Filming with the dirty, desaturated stylishness of a Nine Inch Nails video, Next Stop Wonderland and Session 9 director Brad Anderson casts Bale as a miserable machinist whose class consciousness manifests both in his combative encounters with management and in his generous tips to waitresses and prostitutes. Bale's grasp on sanity seems shaky from the get-go, but as The Machinist progresses, he goes steadily from half-crazy to frothing, barking mad. The only source of pleasure in his existence comes from his affectionate relationships with a prostitute (Jennifer Jason Leigh) and a mother (Aitana Sánchez-Gijón), but once Bale becomes obsessed with a sinister, jovial coworker who may exist only in his mind, his chances of salvation and a good night's sleep grow slim.

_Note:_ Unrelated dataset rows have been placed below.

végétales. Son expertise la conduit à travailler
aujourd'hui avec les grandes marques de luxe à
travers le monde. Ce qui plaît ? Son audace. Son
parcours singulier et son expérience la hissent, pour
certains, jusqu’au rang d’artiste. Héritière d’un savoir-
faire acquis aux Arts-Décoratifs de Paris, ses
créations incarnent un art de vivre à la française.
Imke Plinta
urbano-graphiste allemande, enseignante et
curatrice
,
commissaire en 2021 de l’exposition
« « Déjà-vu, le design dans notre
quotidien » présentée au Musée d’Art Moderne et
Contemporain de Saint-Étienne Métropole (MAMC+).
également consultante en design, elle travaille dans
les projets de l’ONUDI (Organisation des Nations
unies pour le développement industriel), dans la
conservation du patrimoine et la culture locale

Like far too many contemporary neo-noirs, The Machinist feels hermetic, overly deterministic, and secondhand, less an honest reaction to the cruel absurdity of existence than a shallow attempt to ape the claustrophobic, fashionable despair of post-war noirs. Scott Kosar's script and Anderson's direction fetishize despair in ways that border on comic. The copy of Dostoyevsky's The Idiot sitting in Bale's apartment qualifies as light reading for the film; if Bale were ever to take Sánchez-Gijón up on her offer of a movie date, they'd no doubt take in a double feature of The Sorrow And The Pity and Shoah.
The Machinist is unrelentingly dreary, and seemingly destined to be remembered, if at all, as that movie Christian Bale lost a full third of his body weight for. It doesn't deserve any better. Suffering for art can be noble. Making the audience suffer for stumbling, morose attempts at art, as The Machinist does, is just plain cruel.